Yemek seçmek ayrı bir şey, istediği yemekten istediği kadar almak ayrı bir şey. Çocuklarınıza seçme hakkı vermelisiniz. Bir çocuğa seçme hakkı vermek kişiliklerine önem vermek, onu adam yerine koymak demektir. Ona sormadan, seçme hakkı tanımadan en pahalı ayakkabıyı alsanız bile, onun adına rengine, modeline ve markasına siz karar verdiğiniz için zevk alarak giymeyecektir. Çocuklarınıza bir şey verirken veya bir isteğini karşılarken öncelikle bunun bir ihtiyaç olup olmadığını ve bunu hak edip etmediğini düşünmelisiniz.

 

Çocuklara yaşlarına ve yeteneklerine uygun sorumluluk verin. Sürekli beraber olma ve aynı alanı ve aynı eşyayı paylaşma rekabet duygusunu körükler, kavga ihtimalini artırır.

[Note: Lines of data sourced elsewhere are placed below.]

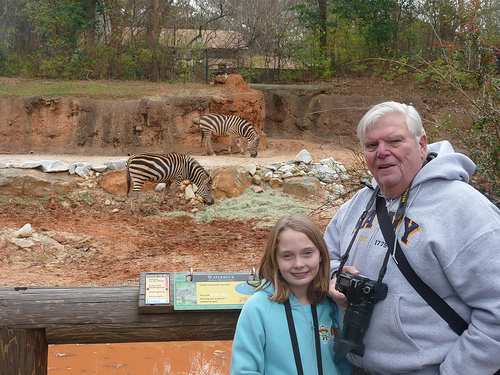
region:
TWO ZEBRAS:
[112, 104, 264, 209]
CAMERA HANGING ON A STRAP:
[329, 194, 401, 371]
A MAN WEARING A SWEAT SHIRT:
[323, 77, 493, 372]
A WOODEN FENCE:
[3, 283, 249, 371]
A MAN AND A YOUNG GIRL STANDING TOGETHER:
[223, 93, 498, 370]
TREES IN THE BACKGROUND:
[8, 47, 198, 82]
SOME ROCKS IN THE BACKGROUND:
[251, 148, 348, 200]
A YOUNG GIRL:
[226, 217, 367, 371]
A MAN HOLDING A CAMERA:
[319, 86, 496, 373]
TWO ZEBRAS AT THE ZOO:
[115, 91, 269, 215]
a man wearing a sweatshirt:
[320, 99, 498, 374]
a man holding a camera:
[323, 101, 498, 374]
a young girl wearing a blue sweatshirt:
[227, 213, 344, 373]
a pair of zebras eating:
[122, 108, 263, 209]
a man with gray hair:
[322, 99, 498, 373]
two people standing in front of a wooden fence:
[2, 101, 498, 373]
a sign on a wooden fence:
[0, 267, 256, 374]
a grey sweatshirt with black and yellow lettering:
[321, 137, 498, 374]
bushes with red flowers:
[419, 1, 499, 79]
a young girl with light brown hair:
[227, 212, 352, 373]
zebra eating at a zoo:
[127, 155, 215, 210]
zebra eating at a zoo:
[194, 111, 261, 161]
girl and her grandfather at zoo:
[227, 95, 482, 372]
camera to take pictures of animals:
[332, 251, 389, 363]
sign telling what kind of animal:
[134, 258, 278, 313]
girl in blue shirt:
[232, 206, 339, 373]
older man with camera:
[322, 89, 498, 371]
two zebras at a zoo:
[126, 96, 265, 220]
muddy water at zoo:
[43, 337, 230, 374]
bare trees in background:
[14, 8, 483, 84]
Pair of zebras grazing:
[112, 100, 262, 230]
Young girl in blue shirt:
[230, 208, 362, 370]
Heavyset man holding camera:
[330, 96, 497, 373]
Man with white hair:
[335, 96, 499, 373]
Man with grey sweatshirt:
[325, 94, 499, 371]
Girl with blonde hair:
[225, 210, 352, 370]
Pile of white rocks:
[240, 143, 351, 188]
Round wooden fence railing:
[8, 282, 255, 347]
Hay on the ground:
[203, 183, 316, 228]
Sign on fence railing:
[134, 260, 288, 312]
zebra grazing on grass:
[121, 150, 216, 207]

Kardeşinden veya kardeşlerinden ayrı olarak kendisine ait bir oyuncağa, bir bisiklete, bir bilgisayara ve bir odaya sahip olan çocukta bağımsızlık, özgüven ve mülkiyete saygı duyguları güçlenmektedir. Ayrıca her çocuğa yeteneğine uygun sorumluluklar verildiğinde ve hobiler kazandırıldığında rekabet ve çatışma alanları azaltacaktır. Aile içinde kendisine ait özel alanlara, eşyaya, sorumluluklara ve hobilere sahip çocukların kardeşleriyle daha az kavga ettiği gözlenmektedir. Anne baba çocuğa bir görev vereceği veya bir hobi kazandıracağı zaman mutlaka çocukla konuşmalı, onun adına karar vermemeli, ona seçme hakkı tanımalıdır.

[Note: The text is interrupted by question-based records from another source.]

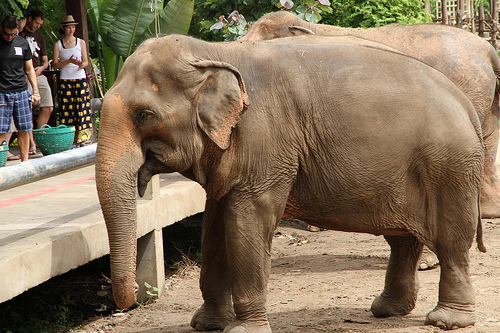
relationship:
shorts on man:
[26, 73, 57, 112] [23, 10, 54, 133]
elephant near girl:
[97, 33, 479, 328] [51, 14, 93, 147]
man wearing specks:
[2, 14, 30, 161] [4, 29, 19, 39]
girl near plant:
[51, 14, 93, 147] [79, 3, 193, 130]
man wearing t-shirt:
[2, 14, 30, 161] [1, 32, 31, 92]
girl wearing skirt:
[94, 20, 95, 147] [93, 81, 105, 130]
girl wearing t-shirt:
[94, 20, 95, 147] [93, 41, 101, 83]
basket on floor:
[34, 122, 76, 154] [8, 116, 235, 255]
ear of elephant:
[193, 61, 249, 152] [97, 33, 479, 328]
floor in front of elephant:
[9, 176, 482, 327] [97, 33, 479, 328]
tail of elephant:
[478, 137, 488, 260] [97, 33, 479, 328]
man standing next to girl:
[27, 10, 54, 125] [51, 14, 93, 147]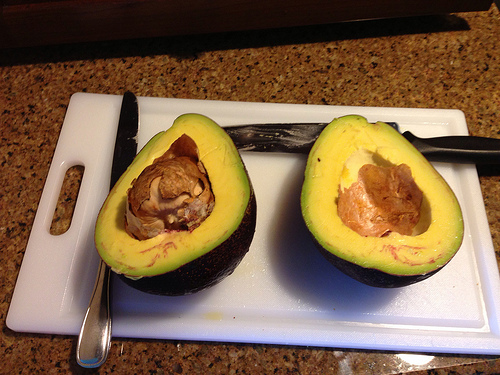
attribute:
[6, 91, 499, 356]
cutting board — white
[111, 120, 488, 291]
avocado — ripe 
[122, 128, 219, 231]
meat — green, yellow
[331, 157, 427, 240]
meat — yellow, green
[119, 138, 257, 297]
avocado skin — dark green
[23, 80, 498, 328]
cutting board — plastic, white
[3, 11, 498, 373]
counter — granite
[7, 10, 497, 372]
countertop — granite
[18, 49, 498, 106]
countertop — granite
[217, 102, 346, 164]
knife — stained 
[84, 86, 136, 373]
knife — yellow, green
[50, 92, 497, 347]
board — white, cutting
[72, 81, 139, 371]
knife — case, silvery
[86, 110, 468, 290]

Bir annenin ilköğretim dördüncü ve yedinci sınıfına giden iki kızı vardı. Büyük kızı bir arkadaşına özenerek müzik kursuna gitmek istediğini söyledi. Anne çocukları arasında eşit davranmaya özen gösteren bir hanımdı. Büyük kızının müzik kursuna gitme isteğini bir şartla kabul eti: “Kardeşin de gelirse.” Bu şartı ileri sürerken küçük kızına müzik kursuna gitmek isteyip istemediğini sorma gereği duymamıştı. Hiç müziğe hevesi olmadığı halde, küçük kız, kıskançlık duygusuyla hareket etmiş, ablasına bu ayrıcalığı yaşatmamak için müzik kursuna gitmeyi kabul etmişti. Büyük kız müzik kursunda arkadaşlarıyla birlikte olmak, birlikte çalışmak istiyor; ancak küçük kız peşini bırakmıyor, çalışmalarına ve sohbetlerine karışıyor, rahatsızlık veriyordu. Abla bu sıkıntıya ancak bir hafta dayanabildi. Okul dönüşü annesine müzik kursuna gitmek istemediğini, kursu bırakacağını söyledi. Küçük kız bunu duyduğuna çok sevindi. Çünkü onun da istediği buydu. Müziği sevdiği için değil, ablasına engel çıkarmak için müzik kursuna gitmeyi istemişti. Anne, çocukları arasında eşit davranmak isterken, büyük kızına haksızlık yaptığının farkında değildi. Sonuç olarak, kardeşler birbirini sevmedikleri için değil, anne babayı ve ortak alanları paylaşmada zorluk yaşadıkları için kavga ederler. Kardeş kavgaları sanıldığı kadar kötü değildir. Anne babanın ve aile büyüklerinin adil davranması, doğru yönlendirme ve rehberlik yapması durumunda kardeş kavgalarının yararlı olduğunu bile söyleyebiliriz. Kardeş kavgaları yardımıyla çocuklar sosyal yönden gelişir ve olgunlaşırlar. Kavga sırasında kıskançlık ve kızgınlık duygularını kontrol etmeyi, çatışmaları şiddet yoluyla değil, konuşarak çözmeyi öğrenirler.

Kazandıkları bu tecrübe ve beceri, aile dışındaki problemleri çözmede ve arkadaşlarıyla iyi geçinmede katkı sağlamaktadır. Ailenin tek çocuğu kardeş kavgası yaşamadığı için okula uyum sağlamada, aile dışı problemleri çözmede, arkadaş edinmede ve arkadaşlarıyla iyi geçinmede sıkıntılar yaşayabilir.